Last night my wife and I went to a fundraising quiz at one of the local taverns. Nice and warm inside, but a bit of a shock to come outside and find a skiff of snow on the ground. There'd been snow forecast, but nine times out of ten it doesn't arrive. Anyway, it wasn't anything much and we drove home without incident. This morning there was a bit more snow on the ground, but still not enough to stop my intrepid wife from driving part of the way to work and then walking the rest.
I haven't been to many quiz nights like this: it was a combination of quiz questions (the winning team got a prize, of course) and endless raffles, and another thing where you got a celebrity name (I was Pavarotti) and if you're name was called you went up and got a prize. They had prizes galore - obviously firms are happy to donate to these sorts of things, though they must get called on constantly for support.
Pubs are noisy places, with the televisions going up on the TV mounts on the walls, and the filling of glasses at the bar, and the general chatter (including from those who aren't participating in the quiz night), and the restaurant area making its usual sorts of noises.
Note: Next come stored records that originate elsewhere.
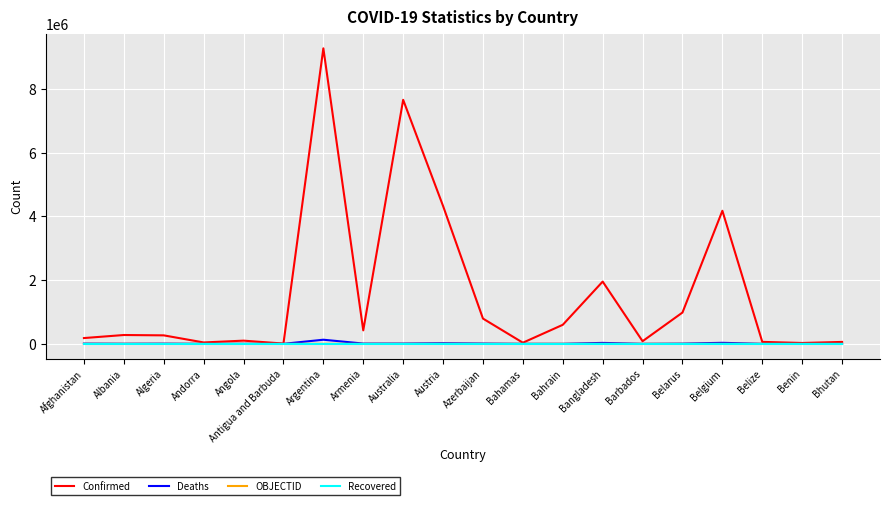

What is the difference between the second highest and minimum values in the Confirmed series?

7652219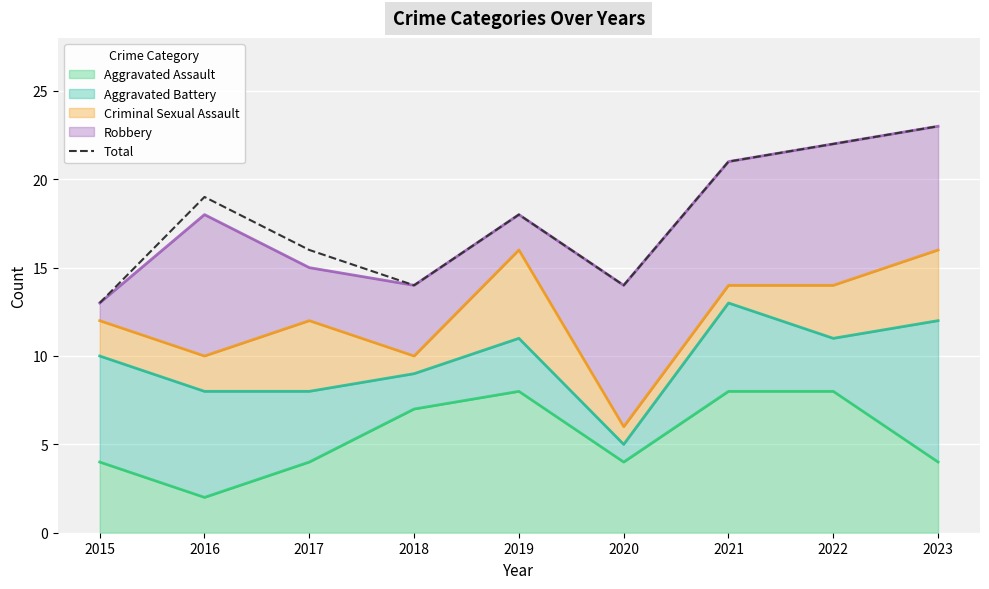

True or false: the data has more than 2 interior local peaks.

False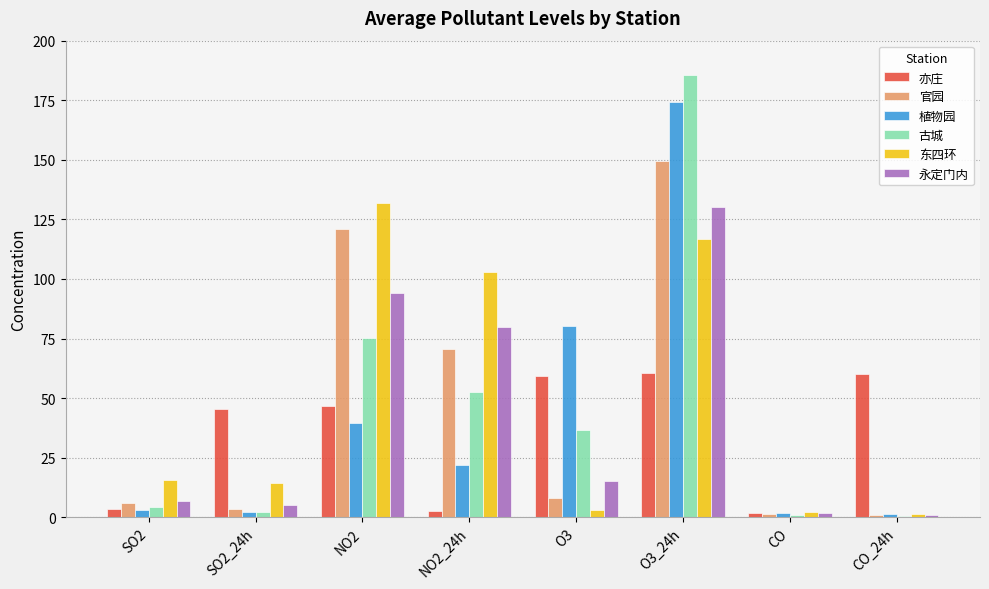

True or false: 东四环 has a value of 116.8 at O3_24h.

True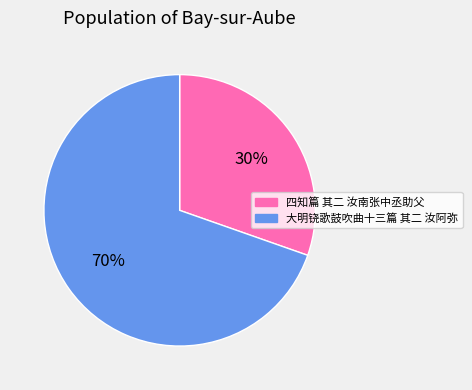

Which slice is the smallest?

四知篇 其二 汝南张中丞助父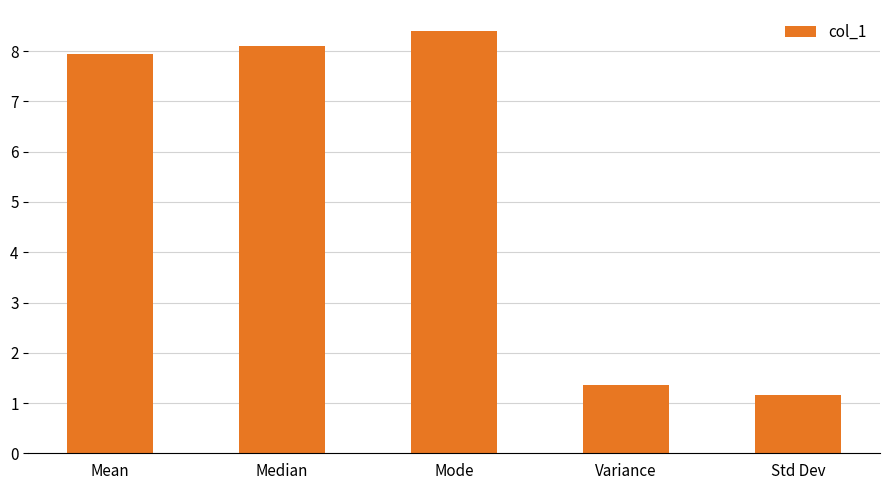

Are the bars grouped side by side (vs. stacked)?

No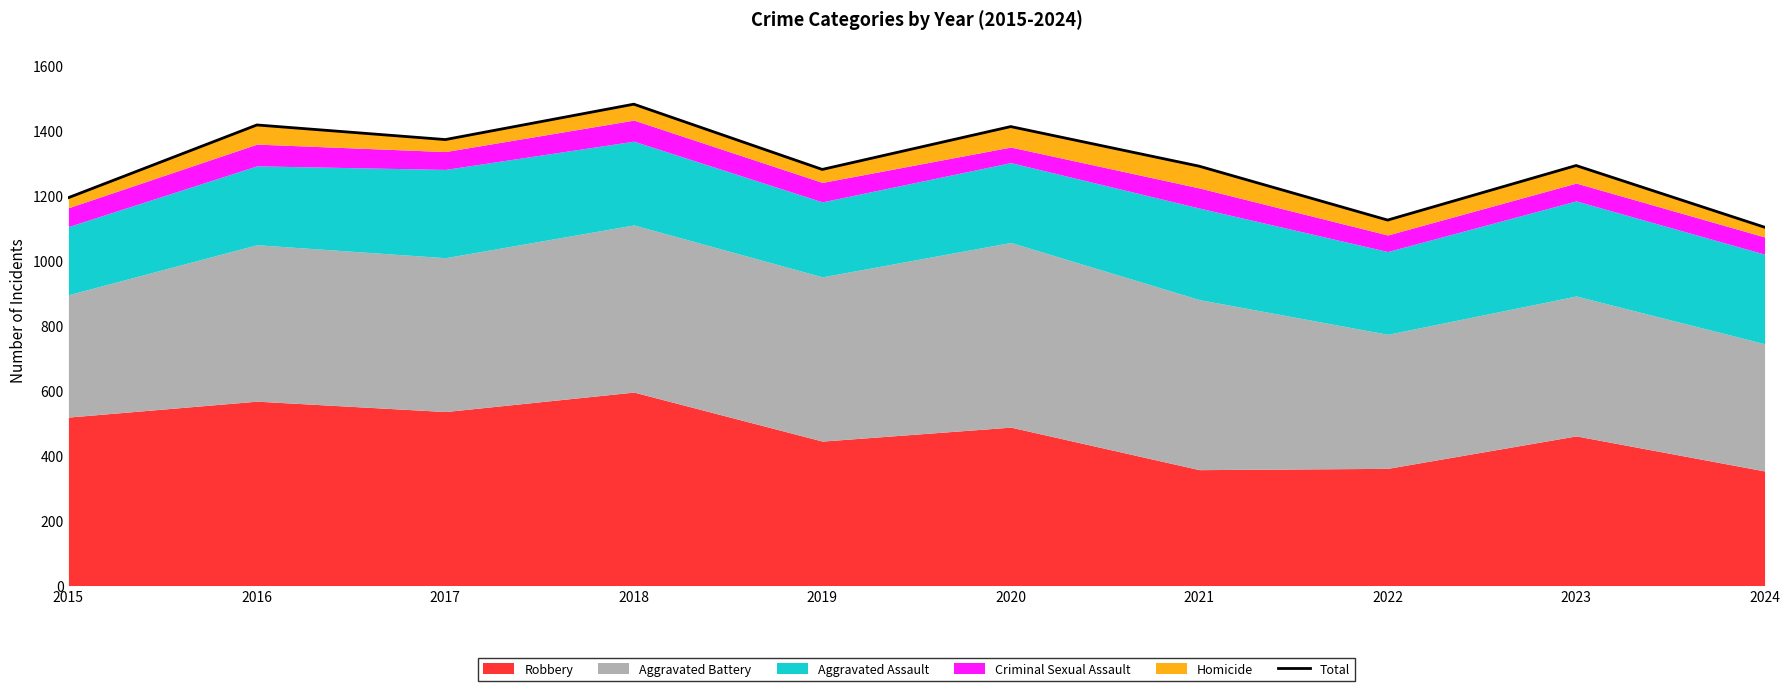

At which category does the chart reach its peak across all series?

2018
We did quite well, all up, though we didn't get placed. We needed to do better than our top score in a section, which was only eight. I think we got down to five points in another section. The sports questions were the worst, but a bunch of answers beginning with S restored our confidence. And it turned out we had a 'rabid royalist' in our group (according to her friend) so she helped with the section on the monarchy.
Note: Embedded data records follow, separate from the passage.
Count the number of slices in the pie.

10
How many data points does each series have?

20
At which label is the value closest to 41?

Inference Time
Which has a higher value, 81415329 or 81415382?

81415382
On Monday night my wife and I caught up on the film, Precious. She'd been wanting to see it for some time, and certainly it was worth seeing, if only for the performances alone. Gabourey Sidibe is a revelation in the lead role, and Mo'Nique, who's apparently tended to play comic roles in the past, is a nightmare as the abusive and self-centred mother. Mariah Carey also eschews her star presence and appears in a few scenes as the social worker. Great film, though it was sometimes difficult to pick up on what the younger actors were saying because of their individual 'dialects.'
We went to see the movie version of Salmon Fishing in the Yemen, the other day, too. Delightful movie, though I think it takes some liberties with the storyline as well as casting Kristin Scott Thomas as the PR person - this was a male character in the original. However, Thomas does a great job with it, scary as hell, and plainly awful as a person. The book's telling of the story through diary entries, emails and other notes is lost to a great extent - although Skype replaces some of the communications, and there are emails written at various points, with the text running over the screen. I think the movie also changes the 'love story' between the two main characters. It's several years since I read it, but I noted on this blog at the time "the romance aspect is quietly handled, and there’s no shattering of marriages or sudden changes of direction for the characters," something that isn't quite like the movie, where the two main characters obviously go off into the sunset with each other at the end, leaving the uppity wife and the returned soldier on the sidelines. I'll have to check the book out again sometime and see how it deals with this.
However the movie stands on its own feet quite comfortably, and retains at least one of the most delightfully funny lines from the book. Fred, the main character, has had a bit of an argument with his so-superior wife, who always expects everything to be on her terms. “The rest of the evening was a bit of a frost, but when we went to bed, I think Mary must have felt a little guilty about the way she had changed her plans. Suffice to say, my new Marks & Spencer pyjamas were not required for the early part of the night. A relatively rare event in our marriage of late. Afterwards Mary said, ‘There now, darling, that should keep you going for a bit.’” (Page 30)
Ewan McGregor is great in the main role. He fits it like a glove, and of course, rolls his accent around the lines with great enjoyment. McGregor has sometimes seemed out of 'fit' with his film roles, such as the young Obi Wan Kenobi, or in Moulin Rouge or in a sci-fi the name of which I can't remember at present. But here everything works, and it's a joy to see.